Thursday, 6 August 2015
‘Bride price’ will not be returned to husbands after divorce in Uganda
Uganda’s Supreme Court ruled earlier today that refunding of goods paid to a bride’s family after divorce was illegal, sparking celebration by rights groups who said women would no longer be “chained in violent relationships”.
In Uganda, as in many nations, the custom of the groom or his family paying a sum of money or property — known as a “bride price” — to the parents of the bride upon a marriage has a long tradition.
Bride prices are payments made from the groom’s family to the bride’s — the opposite of dowries paid in some countries, where the bride hands goods over to the man.

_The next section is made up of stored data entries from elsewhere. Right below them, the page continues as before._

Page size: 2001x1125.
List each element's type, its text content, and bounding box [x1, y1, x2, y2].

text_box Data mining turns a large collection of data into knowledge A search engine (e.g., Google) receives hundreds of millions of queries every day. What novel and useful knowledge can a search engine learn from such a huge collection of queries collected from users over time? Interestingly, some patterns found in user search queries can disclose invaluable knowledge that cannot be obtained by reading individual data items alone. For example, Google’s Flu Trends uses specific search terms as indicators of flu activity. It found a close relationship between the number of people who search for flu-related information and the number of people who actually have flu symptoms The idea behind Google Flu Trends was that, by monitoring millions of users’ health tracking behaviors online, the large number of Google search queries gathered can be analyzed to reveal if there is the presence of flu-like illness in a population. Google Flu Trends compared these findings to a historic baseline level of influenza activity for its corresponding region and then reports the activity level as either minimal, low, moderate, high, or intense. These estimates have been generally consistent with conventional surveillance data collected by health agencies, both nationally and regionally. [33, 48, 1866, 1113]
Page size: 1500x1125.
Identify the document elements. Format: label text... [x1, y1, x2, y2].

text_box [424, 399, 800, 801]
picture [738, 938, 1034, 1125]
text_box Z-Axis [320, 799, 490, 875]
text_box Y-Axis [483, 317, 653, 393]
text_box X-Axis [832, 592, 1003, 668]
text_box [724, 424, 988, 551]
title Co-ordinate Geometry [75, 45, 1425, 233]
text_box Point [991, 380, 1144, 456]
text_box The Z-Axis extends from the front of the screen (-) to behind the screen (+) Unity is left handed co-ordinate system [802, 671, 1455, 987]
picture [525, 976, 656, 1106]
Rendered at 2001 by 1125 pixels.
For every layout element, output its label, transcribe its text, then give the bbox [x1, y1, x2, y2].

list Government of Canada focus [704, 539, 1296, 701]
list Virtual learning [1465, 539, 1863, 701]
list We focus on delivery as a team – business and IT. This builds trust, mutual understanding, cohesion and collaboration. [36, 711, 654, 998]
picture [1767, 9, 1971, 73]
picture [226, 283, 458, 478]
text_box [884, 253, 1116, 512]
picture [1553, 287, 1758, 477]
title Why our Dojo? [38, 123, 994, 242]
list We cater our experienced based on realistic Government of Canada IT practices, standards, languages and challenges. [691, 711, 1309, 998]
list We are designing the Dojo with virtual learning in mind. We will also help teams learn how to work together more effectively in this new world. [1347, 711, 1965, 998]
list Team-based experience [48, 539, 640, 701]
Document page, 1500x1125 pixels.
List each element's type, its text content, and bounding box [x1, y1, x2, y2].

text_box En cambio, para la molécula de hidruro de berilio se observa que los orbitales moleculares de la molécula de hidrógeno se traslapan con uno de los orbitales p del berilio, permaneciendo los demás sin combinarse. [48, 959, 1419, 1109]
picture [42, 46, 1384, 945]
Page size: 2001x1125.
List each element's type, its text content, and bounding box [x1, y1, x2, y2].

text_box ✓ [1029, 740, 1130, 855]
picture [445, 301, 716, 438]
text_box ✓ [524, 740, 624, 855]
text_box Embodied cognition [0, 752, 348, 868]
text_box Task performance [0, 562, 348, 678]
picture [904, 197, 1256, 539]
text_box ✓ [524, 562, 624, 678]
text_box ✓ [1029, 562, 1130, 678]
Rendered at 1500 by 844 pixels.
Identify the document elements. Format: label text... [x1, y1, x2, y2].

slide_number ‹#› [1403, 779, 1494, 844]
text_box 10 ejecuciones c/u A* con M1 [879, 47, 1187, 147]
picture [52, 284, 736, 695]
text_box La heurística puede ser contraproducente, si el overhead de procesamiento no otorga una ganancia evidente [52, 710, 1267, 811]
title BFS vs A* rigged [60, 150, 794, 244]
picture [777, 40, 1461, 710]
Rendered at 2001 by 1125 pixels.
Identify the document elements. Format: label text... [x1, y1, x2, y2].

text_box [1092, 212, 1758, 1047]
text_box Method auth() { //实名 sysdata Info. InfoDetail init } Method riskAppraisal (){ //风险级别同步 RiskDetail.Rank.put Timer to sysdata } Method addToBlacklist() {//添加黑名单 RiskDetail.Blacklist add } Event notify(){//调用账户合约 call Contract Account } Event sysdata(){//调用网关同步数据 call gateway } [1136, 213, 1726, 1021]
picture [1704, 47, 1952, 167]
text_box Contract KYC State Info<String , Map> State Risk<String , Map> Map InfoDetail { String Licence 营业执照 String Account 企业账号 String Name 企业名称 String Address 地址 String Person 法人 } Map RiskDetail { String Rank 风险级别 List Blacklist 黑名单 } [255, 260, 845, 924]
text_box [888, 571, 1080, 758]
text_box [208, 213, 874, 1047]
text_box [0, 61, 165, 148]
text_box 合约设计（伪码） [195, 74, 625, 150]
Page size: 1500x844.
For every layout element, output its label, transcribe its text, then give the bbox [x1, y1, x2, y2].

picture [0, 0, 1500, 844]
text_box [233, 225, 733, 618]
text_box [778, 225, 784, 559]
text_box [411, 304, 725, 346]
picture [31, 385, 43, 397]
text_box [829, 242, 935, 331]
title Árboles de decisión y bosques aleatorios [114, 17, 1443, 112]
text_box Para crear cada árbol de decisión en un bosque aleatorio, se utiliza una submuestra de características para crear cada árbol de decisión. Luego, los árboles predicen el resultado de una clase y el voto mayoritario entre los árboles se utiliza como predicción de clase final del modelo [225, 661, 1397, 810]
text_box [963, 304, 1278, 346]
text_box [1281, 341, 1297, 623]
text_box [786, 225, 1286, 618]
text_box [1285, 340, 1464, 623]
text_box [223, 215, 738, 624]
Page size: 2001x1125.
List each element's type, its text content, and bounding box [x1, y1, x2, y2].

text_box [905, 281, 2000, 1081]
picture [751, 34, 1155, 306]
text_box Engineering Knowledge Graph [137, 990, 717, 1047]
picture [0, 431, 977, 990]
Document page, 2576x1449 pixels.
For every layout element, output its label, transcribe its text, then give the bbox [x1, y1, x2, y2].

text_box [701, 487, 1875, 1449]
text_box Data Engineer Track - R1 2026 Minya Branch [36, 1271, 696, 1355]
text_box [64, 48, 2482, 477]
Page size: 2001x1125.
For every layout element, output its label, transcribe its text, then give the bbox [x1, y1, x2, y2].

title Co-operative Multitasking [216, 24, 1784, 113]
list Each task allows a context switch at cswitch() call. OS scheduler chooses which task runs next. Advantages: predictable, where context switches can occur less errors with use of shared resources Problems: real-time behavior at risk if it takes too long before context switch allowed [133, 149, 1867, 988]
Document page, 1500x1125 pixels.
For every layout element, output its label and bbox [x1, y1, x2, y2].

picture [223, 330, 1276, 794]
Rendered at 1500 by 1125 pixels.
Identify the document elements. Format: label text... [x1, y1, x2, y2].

The Supreme Court ruled that refunding it upon dissolution of a customary marriage was unconstitutional, after local women’s rights group Mifumi launched an appeal following an earlier court decision, arguing the practice contributed to domestic violence.
“Refunding compromises the dignity of the woman,” Chief Justice Bart Katureebe said, according to the Daily Monitor newspaper, adding that paying a dowry back implied a woman was in a marriage as though on “loan”.
Mifumi said the judge’s decision was a “landmark in the history of Uganda” that meant women were “now free to walk out of an abusive relationship without fear” of how their family would pay back the bride price.
Mifumi said the payment of a bride price “reduces the status of women to cattle, to property that can be earned and paid for and exchanged for goods.”
The charity, along with 12 other individuals, first launched a 2007 petition at the Constitutional Court, arguing that the refunding of bride price portrayed women “as an article in a market for sale” amounting to “degrading treatment”.
The court however dismissed the petition in 2010, with the group then taking the case to the Supreme Court.